It's a mild night by Baltimore standards and even though there are fewer teenagers on the streets than usual, it still looks like a menacing place.
The streets of the Maryland city - which were home to the TV series The Wire - are plagued with street crime and violence.
The murder rate is coming down but there were still 235 homicides last year. Police cameras have also captured a "flash mob" robbery in progress, in which dozens of teenagers all storm a convenience store at once and attack the staff.
So the Mayor of Baltimore has approved a tough new curfew to replace the current one which kicks in at 11 o'cock in the evening.
The new curfew requires all children under 14 to be at home by 9pm while those aged 14-16 by 10pm. It's the toughest we've been able to find anywhere in the United States.
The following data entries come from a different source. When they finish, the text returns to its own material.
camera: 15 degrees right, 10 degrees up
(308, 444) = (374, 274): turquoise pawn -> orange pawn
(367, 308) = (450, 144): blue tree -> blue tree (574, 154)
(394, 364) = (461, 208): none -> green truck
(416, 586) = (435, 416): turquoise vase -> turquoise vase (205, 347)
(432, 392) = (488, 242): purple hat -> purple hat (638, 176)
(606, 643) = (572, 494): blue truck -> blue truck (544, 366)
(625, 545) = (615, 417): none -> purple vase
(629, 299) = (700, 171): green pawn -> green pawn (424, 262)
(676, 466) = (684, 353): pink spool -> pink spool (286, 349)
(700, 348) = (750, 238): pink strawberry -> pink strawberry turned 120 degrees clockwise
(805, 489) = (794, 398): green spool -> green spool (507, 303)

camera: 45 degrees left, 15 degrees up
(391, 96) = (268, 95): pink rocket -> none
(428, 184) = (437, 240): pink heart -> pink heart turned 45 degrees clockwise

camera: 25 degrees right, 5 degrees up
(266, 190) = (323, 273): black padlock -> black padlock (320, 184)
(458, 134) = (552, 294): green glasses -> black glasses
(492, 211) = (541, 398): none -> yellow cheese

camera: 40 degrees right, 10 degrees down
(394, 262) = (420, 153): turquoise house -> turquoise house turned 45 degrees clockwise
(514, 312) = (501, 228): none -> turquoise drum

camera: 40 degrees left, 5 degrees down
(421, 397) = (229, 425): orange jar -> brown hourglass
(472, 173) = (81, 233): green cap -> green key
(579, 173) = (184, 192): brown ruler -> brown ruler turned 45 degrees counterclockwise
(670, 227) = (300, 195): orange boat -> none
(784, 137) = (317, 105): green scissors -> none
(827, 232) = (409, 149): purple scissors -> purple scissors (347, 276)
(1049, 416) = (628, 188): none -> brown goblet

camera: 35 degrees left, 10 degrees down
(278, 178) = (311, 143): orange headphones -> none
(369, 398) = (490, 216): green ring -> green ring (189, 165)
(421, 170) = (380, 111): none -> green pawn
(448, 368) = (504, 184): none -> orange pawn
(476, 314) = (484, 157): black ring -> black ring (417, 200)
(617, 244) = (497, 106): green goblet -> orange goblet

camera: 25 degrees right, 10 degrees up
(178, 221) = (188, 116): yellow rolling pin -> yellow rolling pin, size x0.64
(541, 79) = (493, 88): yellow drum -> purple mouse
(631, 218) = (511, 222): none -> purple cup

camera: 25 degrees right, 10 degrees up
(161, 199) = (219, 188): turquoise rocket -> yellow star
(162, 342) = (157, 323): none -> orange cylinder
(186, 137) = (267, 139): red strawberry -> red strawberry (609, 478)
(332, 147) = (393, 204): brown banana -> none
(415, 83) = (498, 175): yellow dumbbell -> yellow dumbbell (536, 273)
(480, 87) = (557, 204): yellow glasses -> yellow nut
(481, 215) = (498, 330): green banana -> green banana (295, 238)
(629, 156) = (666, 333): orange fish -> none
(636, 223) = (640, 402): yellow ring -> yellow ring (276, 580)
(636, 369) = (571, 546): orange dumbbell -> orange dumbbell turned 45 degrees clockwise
Melissa Bagley who campaigns for a group called Mothers of Murdered Sons told us she has been to 16 funerals in the last 4 weeks. All were under 25, all were killed on the streets of Baltimore.
She will support the curfew because it's the law. But she is not convinced it will work. Parents, she told us, "need support, not law enforcement."
It raises the question: is it the police's job to ensure children are at home at night, or the parents? It's a point echoed by a foster parent we met in the city's district which shares a name with a very expensive suburb of London: Pimlico.
Kinji Scott told us so many parents "are failing to be parents." But when the family is not there for these teenagers, the city does have to step in. The fines start at a modest $30 and grow to a much more severe $500.
When we stopped to speak to Annie Campbell sitting on her porch just around the corner, she asked us why those who can't afford to pay will be facing the fines: "we're just poor black people trying to make it everyday."
The Baltimore councillor who drew up the new curfew took us around the streets in his car. He told us it is not designed to fine and to penalise but to reach those children who need to be reached by social services.
"It's not about reducing youth crime," he says, "but when kids are out that late - be it summer or winter - you know there is more going on with that family."
There will be many US cities watching Baltimore's experiment. No one can be sure that it will work. But here, they are sure they need to do something. The curfew starts on August 8.